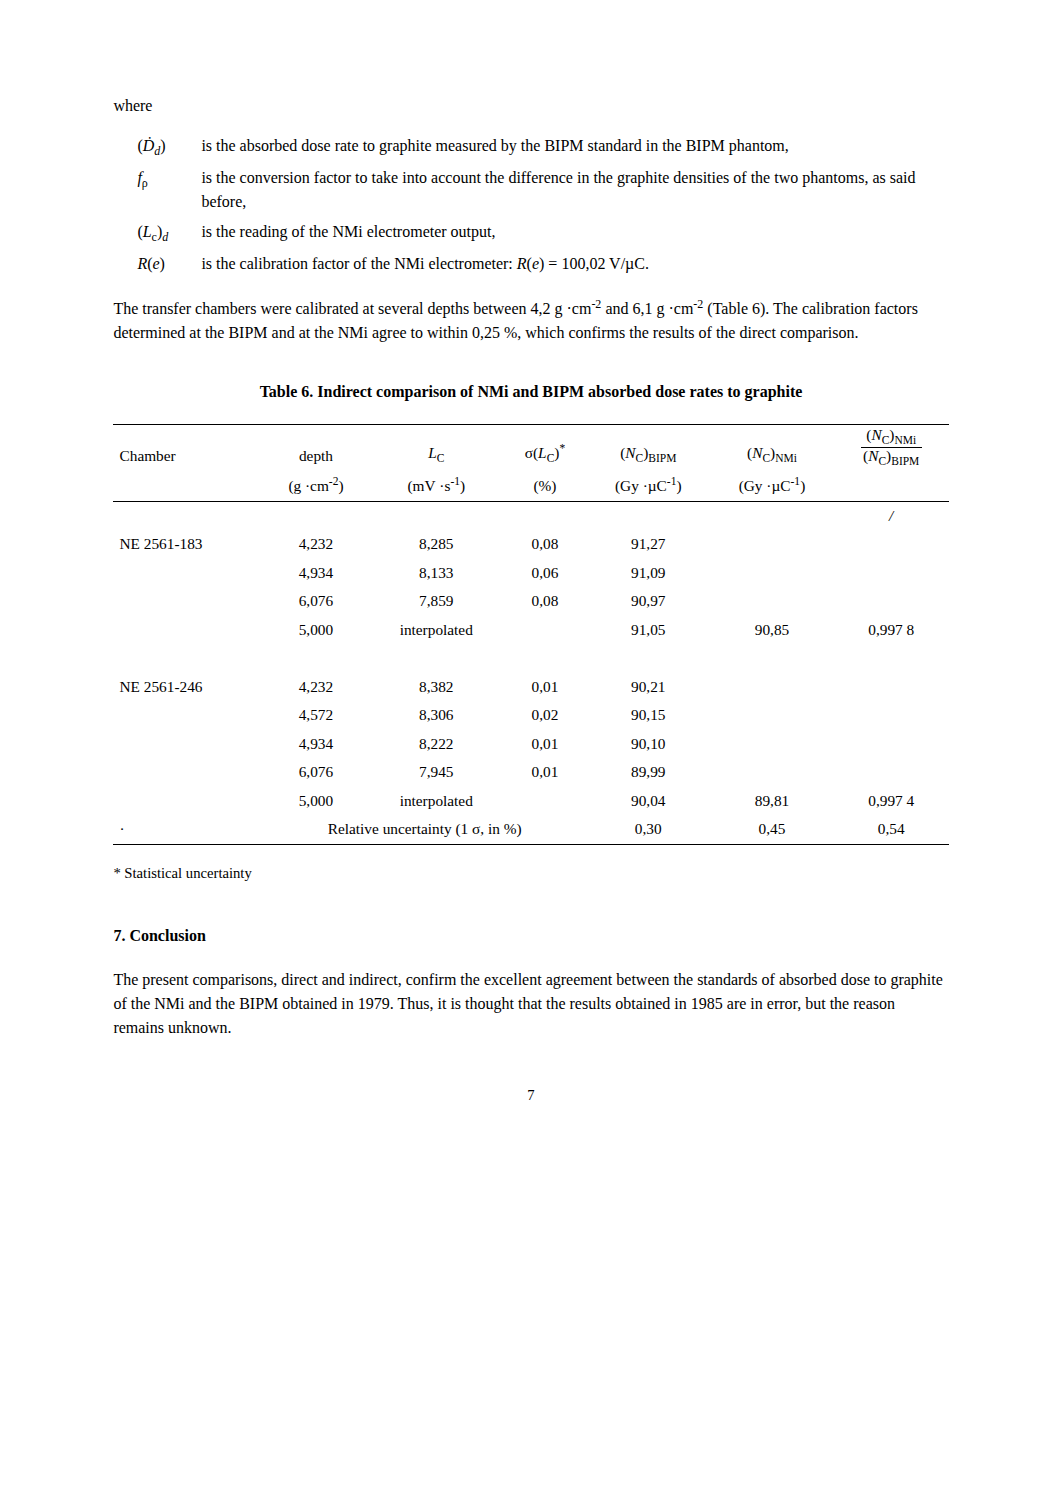where
(Ḋd)
is the absorbed dose rate to graphite measured by the BIPM standard in the BIPM phantom,
fρ
is the conversion factor to take into account the difference in the graphite densities of the two phantoms, as said before,
(Lc)d
is the reading of the NMi electrometer output,
R(e)
is the calibration factor of the NMi electrometer: R(e) = 100,02 V/µC.
The transfer chambers were calibrated at several depths between 4,2 g ·cm-2 and 6,1 g ·cm-2 (Table 6). The calibration factors determined at the BIPM and at the NMi agree to within 0,25 %, which confirms the results of the direct comparison.
Table 6. Indirect comparison of NMi and BIPM absorbed dose rates to graphite
| Chamber | depth | L C | σ( L C ) * | ( N C ) BIPM | ( N C ) NMi | ( N C ) NMi ( N C ) BIPM |
| --- | --- | --- | --- | --- | --- | --- |
| | (g ·cm -2 ) | (mV ·s -1 ) | (%) | (Gy ·µC -1 ) | (Gy ·µC -1 ) | |
| | | | | | | / |
| NE 2561-183 | 4,232 | 8,285 | 0,08 | 91,27 | | |
| | 4,934 | 8,133 | 0,06 | 91,09 | | |
| | 6,076 | 7,859 | 0,08 | 90,97 | | |
| | 5,000 | interpolated | | 91,05 | 90,85 | 0,997 8 |
| NE 2561-246 | 4,232 | 8,382 | 0,01 | 90,21 | | |
| | 4,572 | 8,306 | 0,02 | 90,15 | | |
| | 4,934 | 8,222 | 0,01 | 90,10 | | |
| | 6,076 | 7,945 | 0,01 | 89,99 | | |
| | 5,000 | interpolated | | 90,04 | 89,81 | 0,997 4 |
| · | Relative uncertainty (1 σ, in %) | 0,30 | 0,45 | 0,54 |
* Statistical uncertainty
7. Conclusion
The present comparisons, direct and indirect, confirm the excellent agreement between the standards of absorbed dose to graphite of the NMi and the BIPM obtained in 1979. Thus, it is thought that the results obtained in 1985 are in error, but the reason remains unknown.
7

================

The problem ▸
Please transcribe the listing exactly as it stands, but omit its pictures.

Completed task ▸
where
(Ḋd)
is the absorbed dose rate to graphite measured by the BIPM standard in the BIPM phantom,
fρ
is the conversion factor to take into account the difference in the graphite densities of the two phantoms, as said before,
(Lc)d
is the reading of the NMi electrometer output,
R(e)
is the calibration factor of the NMi electrometer: R(e) = 100,02 V/µC.
The transfer chambers were calibrated at several depths between 4,2 g ·cm-2 and 6,1 g ·cm-2 (Table 6). The calibration factors determined at the BIPM and at the NMi agree to within 0,25 %, which confirms the results of the direct comparison.
Table 6. Indirect comparison of NMi and BIPM absorbed dose rates to graphite
| Chamber | depth | L C | σ( L C ) * | ( N C ) BIPM | ( N C ) NMi | ( N C ) NMi ( N C ) BIPM |
| --- | --- | --- | --- | --- | --- | --- |
| | (g ·cm -2 ) | (mV ·s -1 ) | (%) | (Gy ·µC -1 ) | (Gy ·µC -1 ) | |
| | | | | | | / |
| NE 2561-183 | 4,232 | 8,285 | 0,08 | 91,27 | | |
| | 4,934 | 8,133 | 0,06 | 91,09 | | |
| | 6,076 | 7,859 | 0,08 | 90,97 | | |
| | 5,000 | interpolated | | 91,05 | 90,85 | 0,997 8 |
| NE 2561-246 | 4,232 | 8,382 | 0,01 | 90,21 | | |
| | 4,572 | 8,306 | 0,02 | 90,15 | | |
| | 4,934 | 8,222 | 0,01 | 90,10 | | |
| | 6,076 | 7,945 | 0,01 | 89,99 | | |
| | 5,000 | interpolated | | 90,04 | 89,81 | 0,997 4 |
| · | Relative uncertainty (1 σ, in %) | 0,30 | 0,45 | 0,54 |
* Statistical uncertainty
7. Conclusion
The present comparisons, direct and indirect, confirm the excellent agreement between the standards of absorbed dose to graphite of the NMi and the BIPM obtained in 1979. Thus, it is thought that the results obtained in 1985 are in error, but the reason remains unknown.
7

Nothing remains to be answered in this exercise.